The area is at the east end of Glasgow close to London Road, and it was often said that Glasgow Corporation Transport Department invented the name so that curious tourists and city dwellers would travel there thus increasing revenue. In fact, the terminus (at Braidfauld Street) was directly opposite a group of 19th century cottages, now replaced by 1960s council houses, named "Auchenshuggle Cottages".
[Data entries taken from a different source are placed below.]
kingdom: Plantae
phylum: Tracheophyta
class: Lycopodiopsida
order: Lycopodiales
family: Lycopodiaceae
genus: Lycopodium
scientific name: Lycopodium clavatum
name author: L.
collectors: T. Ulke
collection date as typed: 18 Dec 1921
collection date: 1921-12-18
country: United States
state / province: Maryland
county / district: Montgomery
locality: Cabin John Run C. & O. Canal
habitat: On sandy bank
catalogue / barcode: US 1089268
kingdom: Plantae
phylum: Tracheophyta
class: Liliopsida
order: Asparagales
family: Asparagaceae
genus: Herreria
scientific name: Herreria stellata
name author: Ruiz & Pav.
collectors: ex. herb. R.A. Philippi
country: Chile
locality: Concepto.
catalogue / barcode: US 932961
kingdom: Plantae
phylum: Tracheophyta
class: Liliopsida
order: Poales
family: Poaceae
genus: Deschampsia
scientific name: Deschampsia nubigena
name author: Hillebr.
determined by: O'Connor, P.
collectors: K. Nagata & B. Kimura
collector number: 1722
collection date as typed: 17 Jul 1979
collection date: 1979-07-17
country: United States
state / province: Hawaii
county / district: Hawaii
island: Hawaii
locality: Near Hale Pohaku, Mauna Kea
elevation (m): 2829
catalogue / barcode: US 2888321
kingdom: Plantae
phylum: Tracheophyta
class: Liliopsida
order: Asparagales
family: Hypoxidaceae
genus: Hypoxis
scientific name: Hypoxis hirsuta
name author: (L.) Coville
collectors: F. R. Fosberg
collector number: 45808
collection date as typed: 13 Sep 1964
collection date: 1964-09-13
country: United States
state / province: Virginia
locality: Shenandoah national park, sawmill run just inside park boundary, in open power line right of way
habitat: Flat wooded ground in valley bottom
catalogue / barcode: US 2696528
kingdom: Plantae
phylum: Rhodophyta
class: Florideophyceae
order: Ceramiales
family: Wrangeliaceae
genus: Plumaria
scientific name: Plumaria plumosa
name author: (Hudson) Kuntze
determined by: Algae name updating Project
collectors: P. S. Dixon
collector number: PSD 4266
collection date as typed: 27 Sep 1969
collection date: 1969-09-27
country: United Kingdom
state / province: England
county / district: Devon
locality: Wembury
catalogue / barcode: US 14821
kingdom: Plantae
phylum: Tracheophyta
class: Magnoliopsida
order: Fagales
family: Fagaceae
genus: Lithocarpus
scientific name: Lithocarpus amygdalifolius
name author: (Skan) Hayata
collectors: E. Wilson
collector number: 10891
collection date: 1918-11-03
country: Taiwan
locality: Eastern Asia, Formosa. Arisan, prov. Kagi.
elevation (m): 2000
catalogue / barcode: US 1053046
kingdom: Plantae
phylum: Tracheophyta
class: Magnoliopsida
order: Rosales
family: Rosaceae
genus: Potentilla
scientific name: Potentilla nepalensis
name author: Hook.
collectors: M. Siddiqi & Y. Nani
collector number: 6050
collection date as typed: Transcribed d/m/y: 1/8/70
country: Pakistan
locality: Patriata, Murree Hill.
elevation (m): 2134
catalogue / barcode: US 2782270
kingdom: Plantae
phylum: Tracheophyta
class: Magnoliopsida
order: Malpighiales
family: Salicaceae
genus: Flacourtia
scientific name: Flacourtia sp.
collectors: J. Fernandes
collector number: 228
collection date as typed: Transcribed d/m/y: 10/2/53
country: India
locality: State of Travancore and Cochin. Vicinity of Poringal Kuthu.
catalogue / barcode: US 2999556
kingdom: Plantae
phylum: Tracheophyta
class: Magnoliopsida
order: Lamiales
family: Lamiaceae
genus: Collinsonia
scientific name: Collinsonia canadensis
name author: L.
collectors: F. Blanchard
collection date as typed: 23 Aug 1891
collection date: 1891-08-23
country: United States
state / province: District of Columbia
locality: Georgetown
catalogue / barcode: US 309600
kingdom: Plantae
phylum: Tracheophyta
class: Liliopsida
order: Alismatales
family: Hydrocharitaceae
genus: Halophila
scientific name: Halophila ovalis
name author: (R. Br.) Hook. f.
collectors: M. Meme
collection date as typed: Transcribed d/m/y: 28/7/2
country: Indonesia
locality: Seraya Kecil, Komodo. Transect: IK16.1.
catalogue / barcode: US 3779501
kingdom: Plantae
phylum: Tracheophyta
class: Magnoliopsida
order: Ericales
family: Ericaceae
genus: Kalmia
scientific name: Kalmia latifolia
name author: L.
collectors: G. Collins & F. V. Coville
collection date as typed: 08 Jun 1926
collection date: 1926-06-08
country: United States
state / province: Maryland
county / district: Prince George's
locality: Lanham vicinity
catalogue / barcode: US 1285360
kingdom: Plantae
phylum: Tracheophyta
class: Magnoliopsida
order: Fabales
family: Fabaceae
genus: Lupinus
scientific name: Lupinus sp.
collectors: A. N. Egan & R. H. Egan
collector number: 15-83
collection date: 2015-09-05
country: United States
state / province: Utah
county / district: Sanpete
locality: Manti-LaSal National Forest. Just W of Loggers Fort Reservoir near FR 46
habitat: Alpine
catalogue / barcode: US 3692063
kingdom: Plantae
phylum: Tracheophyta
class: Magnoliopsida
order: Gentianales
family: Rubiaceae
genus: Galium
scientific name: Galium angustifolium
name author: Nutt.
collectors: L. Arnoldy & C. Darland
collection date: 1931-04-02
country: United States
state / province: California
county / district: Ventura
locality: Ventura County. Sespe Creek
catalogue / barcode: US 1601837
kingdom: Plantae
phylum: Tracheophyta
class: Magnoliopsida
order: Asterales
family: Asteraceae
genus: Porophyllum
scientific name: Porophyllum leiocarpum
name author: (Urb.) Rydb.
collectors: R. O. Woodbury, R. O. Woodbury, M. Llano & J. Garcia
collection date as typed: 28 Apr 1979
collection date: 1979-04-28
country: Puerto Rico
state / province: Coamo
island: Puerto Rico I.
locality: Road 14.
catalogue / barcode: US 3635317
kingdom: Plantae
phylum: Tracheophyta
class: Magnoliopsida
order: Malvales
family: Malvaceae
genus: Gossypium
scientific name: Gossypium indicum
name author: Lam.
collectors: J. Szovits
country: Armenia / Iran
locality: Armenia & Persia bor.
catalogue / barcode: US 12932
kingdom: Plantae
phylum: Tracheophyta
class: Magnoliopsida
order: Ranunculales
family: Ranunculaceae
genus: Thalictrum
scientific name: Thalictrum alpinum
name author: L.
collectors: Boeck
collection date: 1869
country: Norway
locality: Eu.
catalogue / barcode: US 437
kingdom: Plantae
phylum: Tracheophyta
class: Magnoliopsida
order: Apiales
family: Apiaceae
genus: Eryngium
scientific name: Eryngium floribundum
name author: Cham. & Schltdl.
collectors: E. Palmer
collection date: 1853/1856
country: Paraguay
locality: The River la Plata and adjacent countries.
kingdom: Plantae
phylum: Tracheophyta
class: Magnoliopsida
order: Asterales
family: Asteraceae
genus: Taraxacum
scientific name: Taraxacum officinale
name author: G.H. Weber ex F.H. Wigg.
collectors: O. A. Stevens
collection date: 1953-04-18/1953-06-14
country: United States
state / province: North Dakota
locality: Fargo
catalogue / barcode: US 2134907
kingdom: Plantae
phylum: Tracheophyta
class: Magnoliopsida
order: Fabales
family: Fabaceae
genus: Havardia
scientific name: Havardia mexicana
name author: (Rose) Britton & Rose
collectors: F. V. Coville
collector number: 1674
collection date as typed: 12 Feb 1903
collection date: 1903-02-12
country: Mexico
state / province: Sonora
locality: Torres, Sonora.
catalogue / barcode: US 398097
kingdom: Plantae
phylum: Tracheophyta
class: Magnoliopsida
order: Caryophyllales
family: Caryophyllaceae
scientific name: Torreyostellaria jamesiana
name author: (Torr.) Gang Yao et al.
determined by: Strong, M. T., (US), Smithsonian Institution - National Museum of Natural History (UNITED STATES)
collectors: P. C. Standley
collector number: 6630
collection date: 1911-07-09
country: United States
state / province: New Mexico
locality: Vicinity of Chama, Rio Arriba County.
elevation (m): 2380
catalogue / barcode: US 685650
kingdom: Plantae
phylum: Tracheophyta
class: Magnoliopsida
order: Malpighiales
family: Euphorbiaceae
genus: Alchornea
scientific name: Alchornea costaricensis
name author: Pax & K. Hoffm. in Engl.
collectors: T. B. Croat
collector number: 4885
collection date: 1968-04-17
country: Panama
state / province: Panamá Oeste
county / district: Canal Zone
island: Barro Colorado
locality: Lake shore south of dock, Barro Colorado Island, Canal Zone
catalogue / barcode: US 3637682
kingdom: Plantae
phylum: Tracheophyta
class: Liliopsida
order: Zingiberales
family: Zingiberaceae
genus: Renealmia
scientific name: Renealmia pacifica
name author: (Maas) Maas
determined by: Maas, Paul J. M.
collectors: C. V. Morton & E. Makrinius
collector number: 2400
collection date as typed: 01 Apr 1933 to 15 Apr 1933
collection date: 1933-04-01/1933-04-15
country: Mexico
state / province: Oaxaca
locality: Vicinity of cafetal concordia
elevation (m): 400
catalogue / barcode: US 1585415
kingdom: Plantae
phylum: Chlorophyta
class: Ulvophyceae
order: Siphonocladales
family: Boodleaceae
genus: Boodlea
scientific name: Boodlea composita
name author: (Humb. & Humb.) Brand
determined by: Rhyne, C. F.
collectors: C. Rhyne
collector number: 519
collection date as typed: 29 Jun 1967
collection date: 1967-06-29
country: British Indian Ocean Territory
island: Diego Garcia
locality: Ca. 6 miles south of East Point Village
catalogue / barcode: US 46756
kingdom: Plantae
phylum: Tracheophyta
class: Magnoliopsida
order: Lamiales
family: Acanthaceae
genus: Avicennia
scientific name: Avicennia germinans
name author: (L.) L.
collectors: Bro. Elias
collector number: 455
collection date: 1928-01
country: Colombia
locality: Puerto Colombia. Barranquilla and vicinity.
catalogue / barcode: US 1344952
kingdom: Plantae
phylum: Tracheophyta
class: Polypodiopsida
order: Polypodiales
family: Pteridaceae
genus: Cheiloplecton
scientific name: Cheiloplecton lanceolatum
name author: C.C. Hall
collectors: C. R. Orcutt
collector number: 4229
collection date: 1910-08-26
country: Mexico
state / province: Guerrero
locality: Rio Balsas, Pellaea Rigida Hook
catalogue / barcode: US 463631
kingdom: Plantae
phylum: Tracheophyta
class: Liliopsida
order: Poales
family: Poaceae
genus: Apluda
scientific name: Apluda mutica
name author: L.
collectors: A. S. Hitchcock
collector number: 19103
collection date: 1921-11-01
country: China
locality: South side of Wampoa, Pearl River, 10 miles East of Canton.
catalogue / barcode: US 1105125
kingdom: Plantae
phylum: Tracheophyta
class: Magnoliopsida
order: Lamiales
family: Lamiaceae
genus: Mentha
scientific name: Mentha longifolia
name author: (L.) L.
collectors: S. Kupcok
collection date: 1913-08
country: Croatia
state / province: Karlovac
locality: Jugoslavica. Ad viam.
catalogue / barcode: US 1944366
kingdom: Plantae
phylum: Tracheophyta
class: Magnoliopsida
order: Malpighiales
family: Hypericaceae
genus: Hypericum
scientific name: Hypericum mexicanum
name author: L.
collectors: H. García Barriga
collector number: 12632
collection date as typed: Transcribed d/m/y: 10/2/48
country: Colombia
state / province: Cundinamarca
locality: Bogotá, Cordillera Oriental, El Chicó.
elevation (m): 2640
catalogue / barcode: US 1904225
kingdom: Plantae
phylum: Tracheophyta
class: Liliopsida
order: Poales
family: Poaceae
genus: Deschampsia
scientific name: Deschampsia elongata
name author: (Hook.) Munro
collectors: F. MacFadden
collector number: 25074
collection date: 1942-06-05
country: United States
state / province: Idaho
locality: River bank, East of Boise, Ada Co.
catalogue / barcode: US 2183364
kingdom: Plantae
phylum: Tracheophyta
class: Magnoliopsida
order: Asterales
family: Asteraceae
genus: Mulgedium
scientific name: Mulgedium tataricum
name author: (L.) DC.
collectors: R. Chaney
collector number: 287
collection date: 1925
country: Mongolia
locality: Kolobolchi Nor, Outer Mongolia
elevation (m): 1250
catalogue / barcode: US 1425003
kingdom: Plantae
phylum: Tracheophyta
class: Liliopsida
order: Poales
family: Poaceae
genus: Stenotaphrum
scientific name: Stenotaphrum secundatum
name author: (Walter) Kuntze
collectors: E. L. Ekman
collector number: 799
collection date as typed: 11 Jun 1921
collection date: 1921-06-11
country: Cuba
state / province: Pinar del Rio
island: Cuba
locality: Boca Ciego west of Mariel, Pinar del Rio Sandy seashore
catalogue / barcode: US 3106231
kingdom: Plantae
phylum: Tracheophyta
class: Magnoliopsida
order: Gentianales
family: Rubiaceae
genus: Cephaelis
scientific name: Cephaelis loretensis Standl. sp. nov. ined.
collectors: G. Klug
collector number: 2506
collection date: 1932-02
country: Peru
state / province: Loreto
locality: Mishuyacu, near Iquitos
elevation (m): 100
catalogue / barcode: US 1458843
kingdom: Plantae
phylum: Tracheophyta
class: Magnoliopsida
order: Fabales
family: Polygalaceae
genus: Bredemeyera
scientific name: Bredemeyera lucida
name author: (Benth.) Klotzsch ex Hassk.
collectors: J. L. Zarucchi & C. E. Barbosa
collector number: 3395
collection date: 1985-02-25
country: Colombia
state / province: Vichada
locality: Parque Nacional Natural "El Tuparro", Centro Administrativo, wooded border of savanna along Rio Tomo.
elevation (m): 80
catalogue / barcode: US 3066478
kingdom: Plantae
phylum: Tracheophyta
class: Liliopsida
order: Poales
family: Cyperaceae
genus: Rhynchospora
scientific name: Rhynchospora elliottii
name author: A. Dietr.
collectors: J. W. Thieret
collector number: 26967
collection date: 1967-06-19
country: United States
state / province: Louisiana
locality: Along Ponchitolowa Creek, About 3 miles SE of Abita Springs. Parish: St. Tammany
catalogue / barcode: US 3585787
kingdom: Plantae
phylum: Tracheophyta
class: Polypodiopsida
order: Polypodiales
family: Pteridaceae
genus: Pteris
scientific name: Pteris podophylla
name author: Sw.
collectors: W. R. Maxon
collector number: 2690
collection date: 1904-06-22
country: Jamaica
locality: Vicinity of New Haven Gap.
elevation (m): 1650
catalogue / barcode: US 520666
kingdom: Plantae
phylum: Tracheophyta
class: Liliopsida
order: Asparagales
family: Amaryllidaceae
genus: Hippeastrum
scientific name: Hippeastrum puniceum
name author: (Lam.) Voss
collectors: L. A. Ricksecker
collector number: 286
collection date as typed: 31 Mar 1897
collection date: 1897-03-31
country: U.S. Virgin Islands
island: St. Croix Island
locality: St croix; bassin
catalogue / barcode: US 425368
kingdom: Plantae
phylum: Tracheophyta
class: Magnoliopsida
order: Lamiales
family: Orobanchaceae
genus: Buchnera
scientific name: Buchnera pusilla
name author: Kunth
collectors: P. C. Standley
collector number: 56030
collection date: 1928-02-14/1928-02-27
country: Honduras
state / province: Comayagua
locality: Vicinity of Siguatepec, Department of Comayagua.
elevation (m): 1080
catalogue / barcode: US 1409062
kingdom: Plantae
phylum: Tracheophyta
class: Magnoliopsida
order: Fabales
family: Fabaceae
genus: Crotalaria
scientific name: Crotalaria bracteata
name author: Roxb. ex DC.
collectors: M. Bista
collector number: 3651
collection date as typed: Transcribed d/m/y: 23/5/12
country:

Service No 9 was the final route on which trams were run in the city. The last regular tram ran on 1 September 1962. On 2, 3 and 4 September, a special tram service was operated between Auchenshuggle and Anderston Cross on which souvenir tickets were sold. This proved attractive to those who wished to take a final sentimental journey.

The route was taken by bus service No 64. There was also service No. 22 which operated between Auchenshuggle and Castlemilk via Shettleston Road, Duke Street and Rutherglen, however this service has been withdrawn.

No service currently [June 2015] uses Auchenshuggle terminus or even the destination on its signage, although it does still stop there. Also the link between Clydebank and Auchenshuggle on service 64 no longer exists, the 64 terminates in Glasgow City Centre and no longer serves Clydebank. Service 308 also uses Auchenshuggle as a stop.

There was a railway station at Auchenshuggle between the 1890s and the 1960s, but it was named .

==Auchenshuggle Wood and Community Nature Park==
The Auchenshuggle Wood lies to the south of London Road, and is now site of a community nature park, established in 1982. After the Glasgow Commonwealth Games in 2014, the park was designated a Commonwealth Woodland as part of the Games legacy project.

==Recent developments==
As part of the northern extension of the M74 Motorway, a new Auchenshuggle Bridge over the River Clyde was completed and opened in 2011. Adjacent to the junction serving the area (2A) is a small retail park featuring fast food restaurants, car showroom, furniture shop, clothing retailer and a budget hotel with attached public house (Orion Way).